Passias Peter G, Bortz Cole A, Pierce Katherine E, Segreto Frank A, Horn Samantha R, Vasquez-Montes Dennis, Lafage Virginie, Brown Avery E, Ihejirika Yael, Alas Haddy, Varlotta Christopher, Ge David H, Shepard Nicholas, Oh Cheongeun, DelSole Edward M, Jankowski Pawel P, Hockley Aaron, Diebo Bassel G, Vira Shaleen N, Sciubba Daniel M, Raad Michael, Neuman Brian J, Gerling Michael C
Department of Orthopaedic Surgery, NYU School of Medicine/NYU Langone Orthopedic Hospital at NYU Langone Medical Center, New York, NY, USA.

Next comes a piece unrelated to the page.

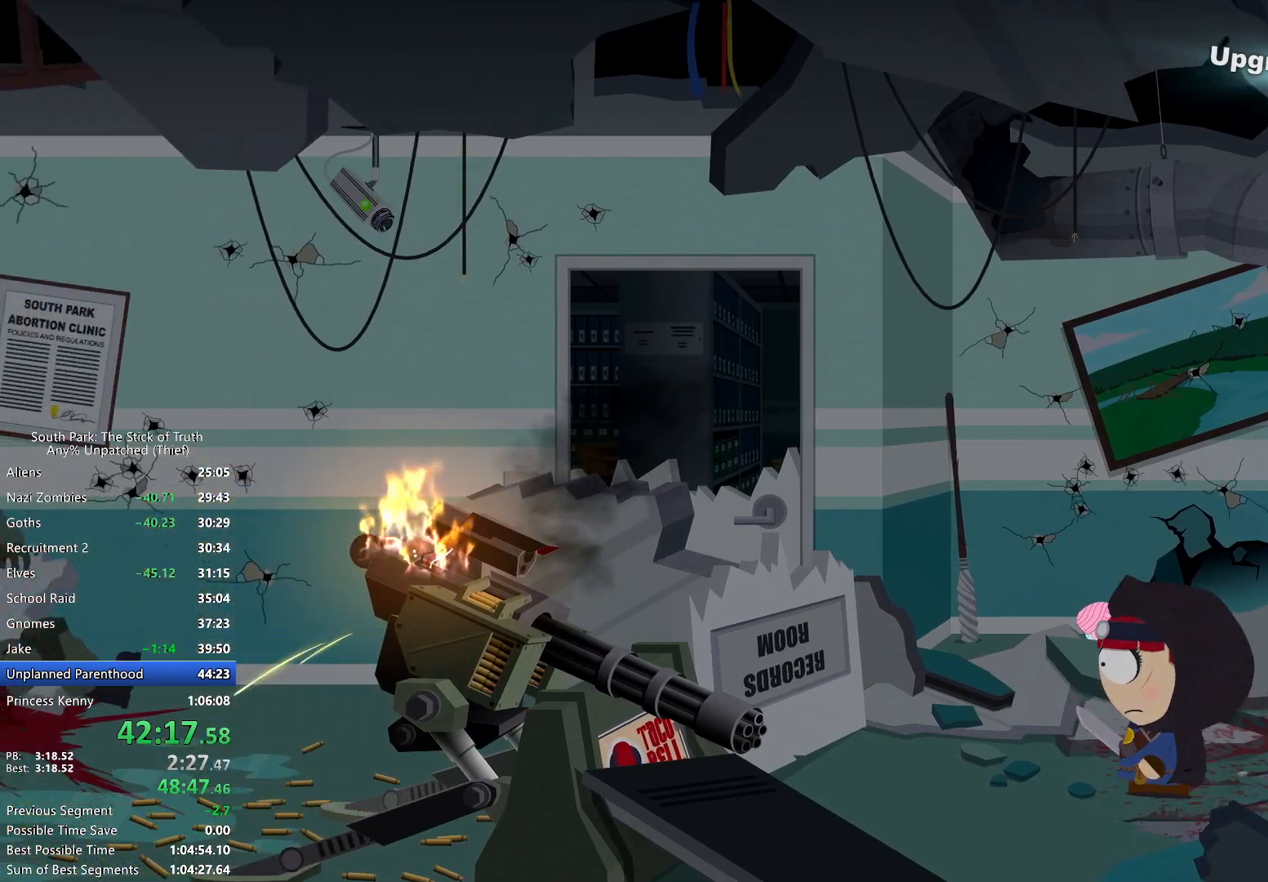
Gameplay with a controller (Xbox layout); each line is a JSON object with the inputs held at the frame after it. "events" lists button and stick changes between this image and that frame as [ms after this image, input, new state], when the widget could be followed in between. Not read: L3 R3.
{"buttons": ["B"], "left_stick": "left", "right_stick": "center", "events": [[83, "right_stick", "up"], [183, "right_stick", "center"], [283, "B", "down"]]}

Department of Orthopaedic Surgery, NYU School of Medicine/NYU Langone Orthopedic Hospital at NYU Langone Medical Center, New York, NY, USA.
J Clin Neurosci. 2019 Mar;61:147-152. doi: 10.1016/j.jocn.2018.10.104. Epub 2018 Nov 10.

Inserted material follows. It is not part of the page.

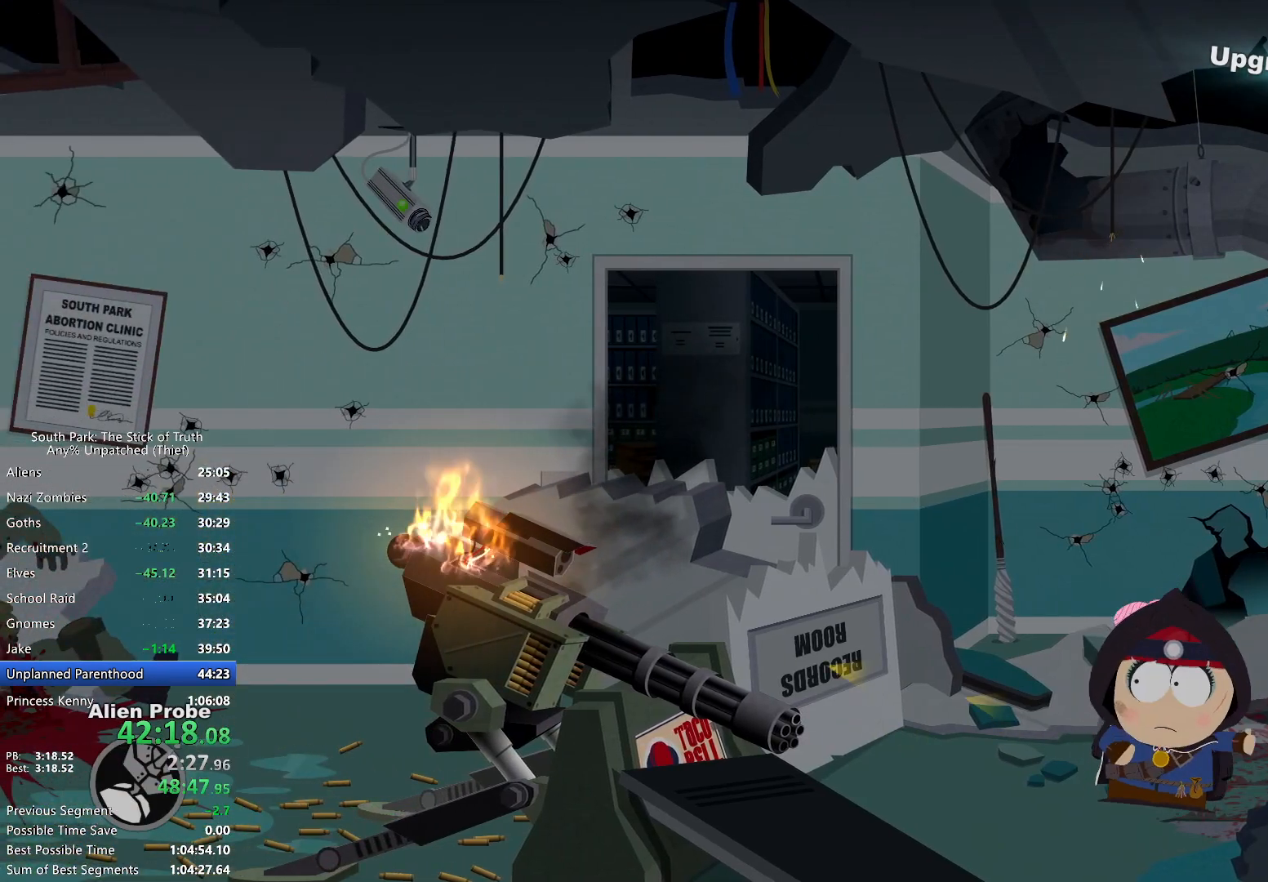
{"buttons": ["B"], "left_stick": "left", "right_stick": "center", "events": []}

The Clavien-Dindo grading allows for broad comparison of perioperative surgical complications, and a temporal analysis of complications following ASD-corrective surgery. NSQIP database was utilized from 2010 to 2014 to isolate patients. Complications were stratified by Clavien complication (Cc) grade, and patients grouped by highest Cc grade: I, II, III, IV, V. Secondary analysis grouped by minor (I, II, III) and severe (IV, V). Comorbidity burden was assessed with a NSQIP-modified Charlson Comorbidity Index (CCI) and frailty was measured with a 5-factor modified frailty index (mFI). From 2010 to 2014, 2971 patients (57 yrs, 58% F) underwent surgery for ASD (3.4 ± 4.1 levels; surgical approach: 46% anterior, 44% posterior, 10% combined), the rate of which increased 0.01% to 0.13. 32% suffered >1 complication. Patient breakdown by Cc grade: 0% I, 25% II, 3% III, 4% IV, 1% V. Severe Cc patients were more comorbid than minor Cc (CCI 2.8 vs 1.8), had longer operative times (394 min vs 251), and higher rates of osteotomy (29% vs 13%) and iliac fixation (16% vs 5%). Overall CCI (2.1-1.7) and perioperative complication rates (55-29%) decreased, despite increasing surgical invasiveness (2.8-4.5) and increasing frailty score (0.14 ± 0.15 vs 0.16 ± 0.16). Rates of Clavien grade II (39.80-22.20%) and IV (9.40-3.50%) complications also decreased, indicative of surgical improvements and effective preoperative patient selection. The decrease in CCI and increase in the modified frailty score may show that we are becoming more cognizant of discerning of comorbidities, but likely to not to have taken into account frailty, which may have an impact on future health socioeconomics.
Clavien-Dindo分级有助于对围手术期手术并发症进行广泛比较,并对房间隔缺损矫正手术后的并发症进行时间分析。我们利用2010年至2014年的国家外科质量改进计划(NSQIP)数据库筛选患者。并发症按Clavien并发症(Cc)分级进行分层,患者按最高Cc分级分组:I级、II级、III级、IV级、V级。二级分析按轻度(I级、II级、III级)和重度(IV级、V级)进行分组。采用NSQIP改良的Charlson合并症指数(CCI)评估合并症负担,并用5因素改良虚弱指数(mFI)测量虚弱程度。2010年至2014年,2971例患者(年龄57岁,58%为女性)接受了房间隔缺损手术(3.4±4.1个节段;手术入路:46%为前路,44%为后路,10%为联合入路),手术比例从0.01%增至0.13%。32%的患者发生了1种以上并发症。按Cc分级的患者分布情况:I级为0%,II级为25%,III级为3%,IV级为4%,V级为1%。重度Cc患者的合并症比轻度Cc患者更多(CCI分别为2.8和1.8),手术时间更长(分别为394分钟和251分钟),截骨率(分别为29%和13%)和髂骨固定率(分别为16%和5%)更高。尽管手术侵袭性增加(从2.8增至4.5)和虚弱评分增加(分别为0.14±0.15和0.16±0.16),总体CCI(从2.1降至1.7)和围手术期并发症发生率(从55%降至29%)仍有所下降。Clavien II级(从39.80%降至22.20%)和IV级(从9.40%降至3.50%)并发症的发生率也有所下降,这表明手术有改进,术前患者选择有效。CCI的降低和改良虚弱评分的增加可能表明我们对合并症的识别更加了解,但可能没有考虑到虚弱,而虚弱可能会对未来的健康社会经济学产生影响。